Nick and Hank interrogate the suspect's wife, Lily (Rebecca Wisocky), who admits that her husband died 5 years ago. She woges into a Scharfblicke and Nick tells her to reveal more. She reveals that the person on an image of the video is in fact Stetson (Derek Phillips), Patty's husband, who killed Theo for the affair and is also an eel-like Wesen named Matança Zumbido. They find in the trailer that the only way to stop the Matança Zumbido is to pierce the opponent's ear and rub a special paste from a poison in the piercing.

That night, one of the bloggers, Paul (Shaun Brown), sneaks into the house and hides in the closet just as Stetson lures Lily (confusing her as Patty) into the room. Nick and Hank arrive at the house just as Paul is caught. Nick defeats Stetson but before he can arrest him, Lily shoots Stetson, causing him to send an electric wave over the house. Juliette arrives at Henrietta's house and she is greeted by her, saying they have to talk. Later that night, Renard notices blood dripping from his shirt and upon taking it off, he finds that they're dripping from his bullet wounds. He touches them and sees that there's no wound for the blood.

==Reception==
===Viewers===
The episode was viewed by 4.85 million people, earning a 1.3/4 in the 18-49 rating demographics on the Nielson ratings scale, ranking third on its timeslot and seventh for the night in the 18-49 demographics, behind Last Man Standing, Undercover Boss, Blue Bloods, 20/20, Hawaii Five-0, and Shark Tank. This was a 4% decrease in viewership from the previous episode, which was watched by 5.02 million viewers with a 1.3/4. This means that 1.3 percent of all households with televisions watched the episode, while 4 percent of all households watching television at that time watched it. With DVR factoring in, the episode was watched by 7.71 million viewers and had a 2.3 ratings share in the 18-49 demographics.

===Critical reviews===
"Death Do Us Part" received mixed reviews. Kathleen Wiedel from TV Fanatic, gave a 2.8 star rating out of 5, stating: "I can't help but find myself disappointed in Grimm Season 4 Episode 11 - and especially after last week's epic entry 'Tribunal,' this one just seems... blah. Grimm tackled ghosts before, and far more effectively, with La Llorona back in Grimm Season 2 Episode 9. The Wesen of the week here was simply a delusional electrical creature who was mad about his wife sleeping with another man."

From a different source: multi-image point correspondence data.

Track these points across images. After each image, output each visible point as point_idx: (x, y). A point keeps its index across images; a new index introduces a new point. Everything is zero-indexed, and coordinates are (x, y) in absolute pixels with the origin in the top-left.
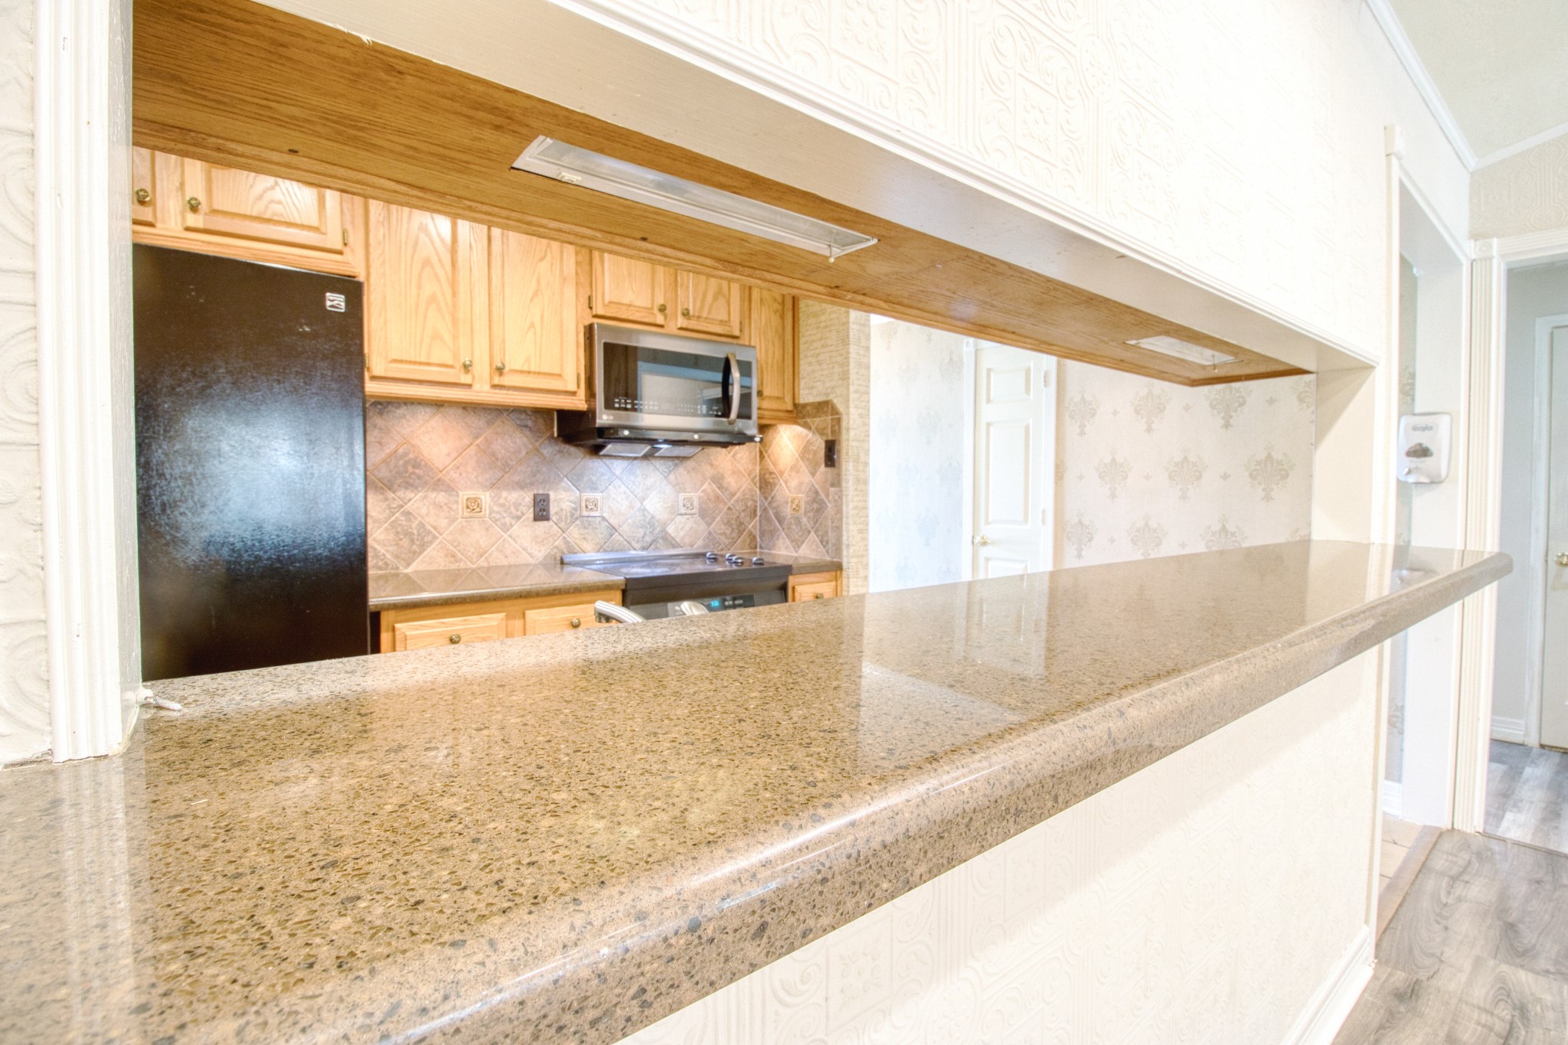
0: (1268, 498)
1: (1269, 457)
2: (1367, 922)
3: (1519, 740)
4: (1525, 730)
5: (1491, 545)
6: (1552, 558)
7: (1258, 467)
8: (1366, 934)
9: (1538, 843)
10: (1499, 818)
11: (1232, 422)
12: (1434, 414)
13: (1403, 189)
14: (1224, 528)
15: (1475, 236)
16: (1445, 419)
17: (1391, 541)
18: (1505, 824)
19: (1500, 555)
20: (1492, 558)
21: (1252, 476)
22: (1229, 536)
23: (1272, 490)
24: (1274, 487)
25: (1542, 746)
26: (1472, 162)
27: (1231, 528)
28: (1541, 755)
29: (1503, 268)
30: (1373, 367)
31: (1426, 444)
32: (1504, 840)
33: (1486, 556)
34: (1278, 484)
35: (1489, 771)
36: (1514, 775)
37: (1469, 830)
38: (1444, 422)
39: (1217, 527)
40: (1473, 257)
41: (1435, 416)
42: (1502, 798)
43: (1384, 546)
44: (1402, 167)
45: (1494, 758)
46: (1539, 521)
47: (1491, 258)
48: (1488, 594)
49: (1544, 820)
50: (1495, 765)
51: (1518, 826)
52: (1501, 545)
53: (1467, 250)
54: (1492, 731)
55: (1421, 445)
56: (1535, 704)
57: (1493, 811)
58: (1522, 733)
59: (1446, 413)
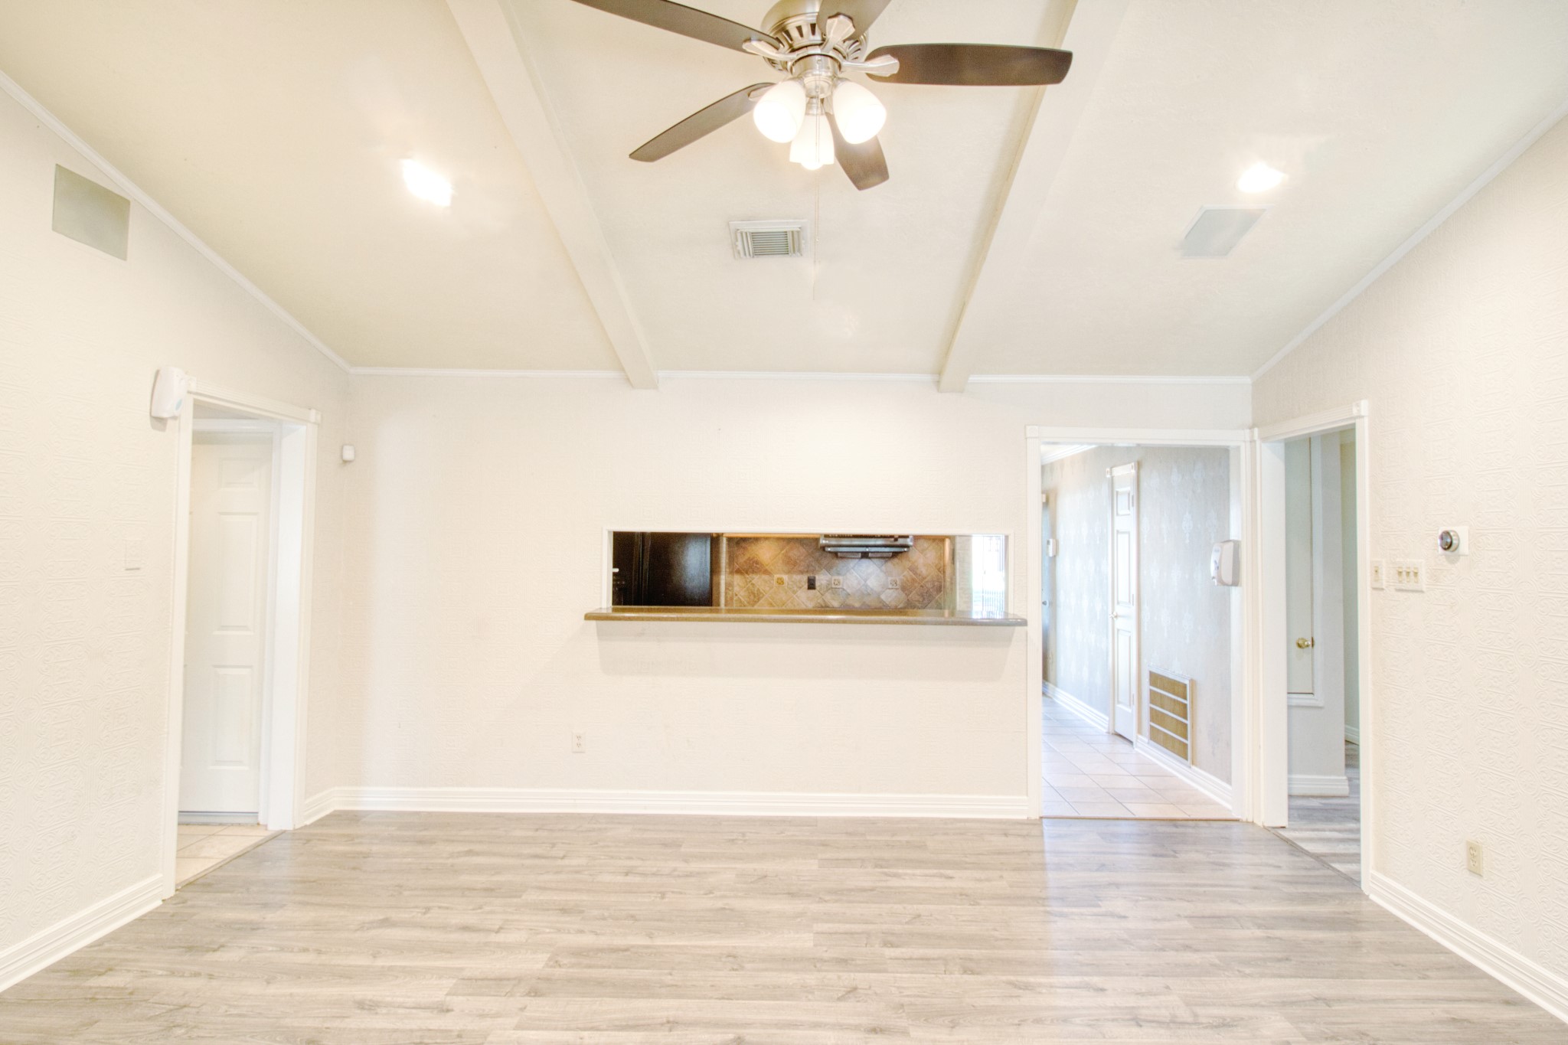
15: (1251, 426)
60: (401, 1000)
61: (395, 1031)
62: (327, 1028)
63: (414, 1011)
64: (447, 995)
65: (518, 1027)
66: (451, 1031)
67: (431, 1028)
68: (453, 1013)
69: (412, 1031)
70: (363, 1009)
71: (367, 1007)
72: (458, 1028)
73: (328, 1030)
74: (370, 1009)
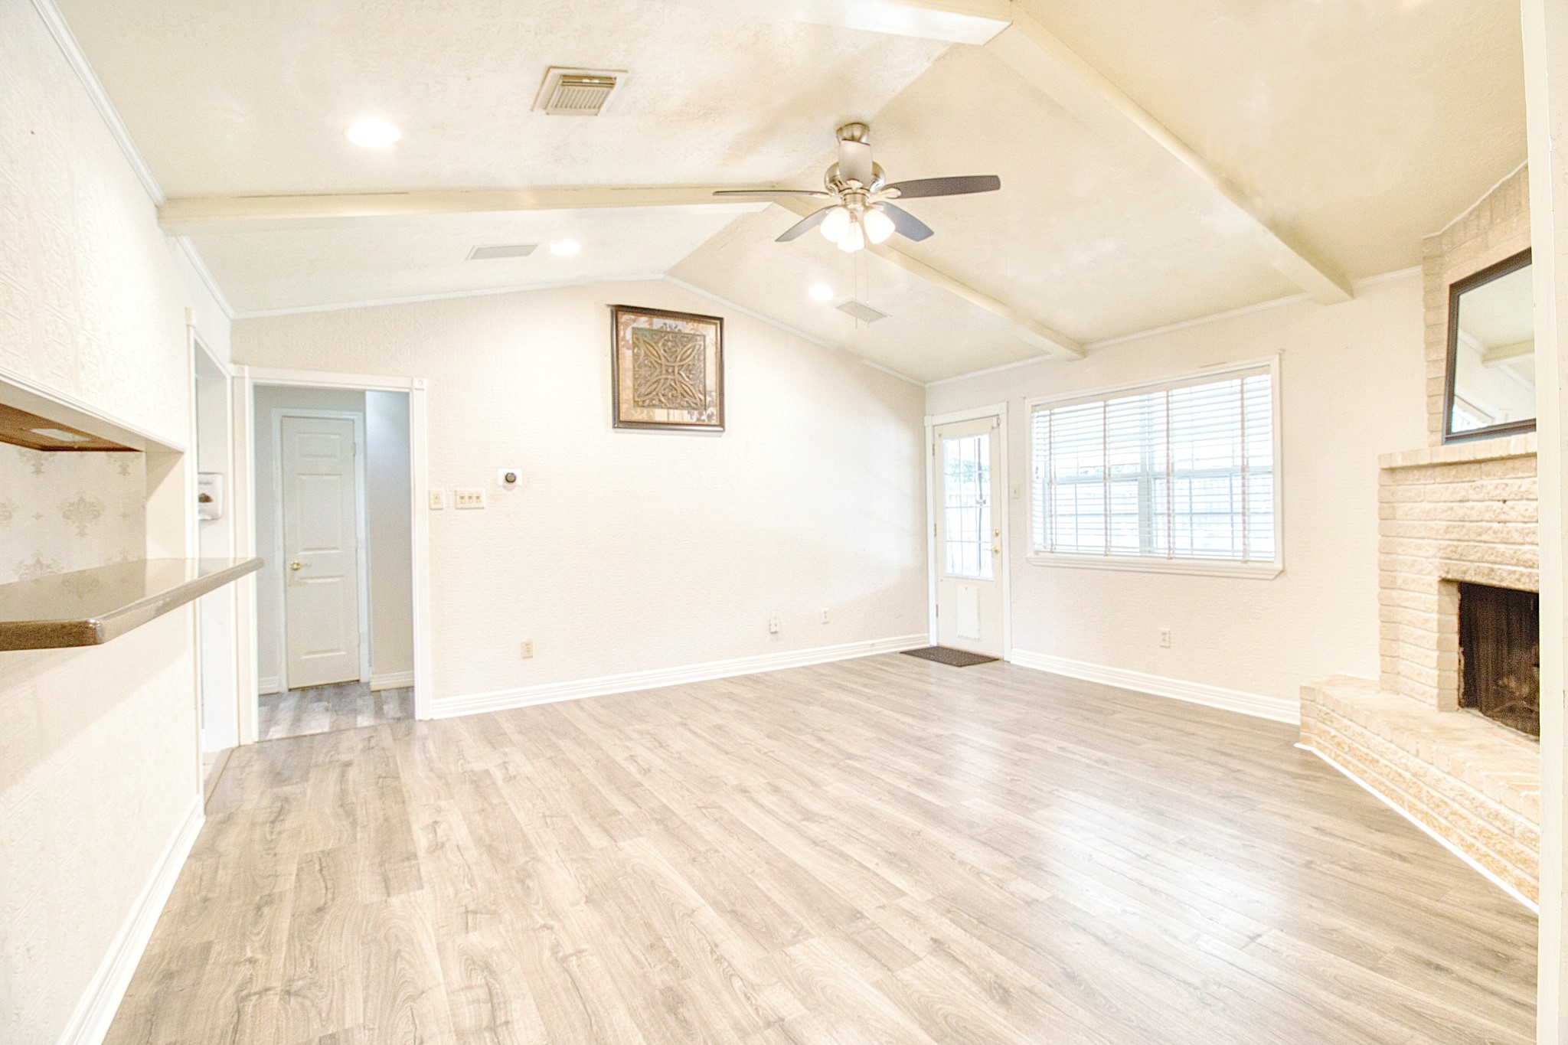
0: (82, 533)
1: (81, 500)
2: (198, 792)
3: (275, 691)
4: (279, 683)
5: (251, 555)
6: (288, 566)
7: (71, 508)
8: (199, 800)
9: (290, 735)
10: (267, 732)
11: (43, 469)
12: (213, 473)
13: (196, 343)
14: (39, 562)
15: (235, 362)
16: (220, 477)
17: (197, 556)
18: (270, 734)
19: (256, 559)
20: (252, 561)
21: (65, 516)
22: (44, 568)
23: (86, 527)
24: (87, 524)
25: (290, 690)
26: (232, 314)
27: (45, 561)
28: (289, 695)
29: (252, 385)
30: (182, 453)
31: (208, 493)
32: (270, 741)
33: (249, 560)
34: (91, 522)
35: (260, 711)
36: (274, 708)
37: (250, 742)
38: (219, 479)
39: (31, 561)
40: (234, 374)
41: (214, 475)
42: (267, 722)
43: (193, 559)
44: (196, 332)
45: (261, 704)
46: (279, 543)
47: (244, 378)
48: (252, 576)
49: (292, 725)
50: (262, 708)
51: (277, 732)
52: (257, 554)
53: (229, 370)
54: (259, 689)
55: (204, 494)
56: (284, 665)
57: (263, 730)
58: (277, 685)
59: (220, 474)
60: (964, 980)
61: (992, 946)
62: (1050, 986)
63: (963, 959)
64: (921, 959)
65: (903, 894)
66: (951, 920)
67: (963, 932)
68: (934, 936)
69: (979, 938)
70: (1006, 991)
71: (1001, 991)
72: (943, 919)
73: (1051, 982)
74: (1000, 986)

MaryAnn Sleasman from TV.com, wrote, "Sometimes you just have to sit back and wonder what the frack you just watched. 'Death Do Us Part' wasn't particularly bad, but it sure wasn't great coming on the heels of the genuinely excellent episodes that Grimms been airing lately. It was your standard case-of-the-week fare. Admittedly, the new Wesen was cool and I'm always in favor of network TV pushing the gore limits. In the eyes of Standards & Practices, bare titties are traumatizing, but scorched, still-smoking corpses with melted eyes and cracked-open skulls are apparently totally fine."

Christine Horton of Den of Geek wrote, "So after the excitement of the last couple of episodes, it's difficult to get as animated about this week's Grimm, Death Do Us Part. Realistically, no one can expect 22-episodes of high octane action – otherwise Jason Statham would have his own TV series. So it's with some resignation that you realize this is a bridging episode at best."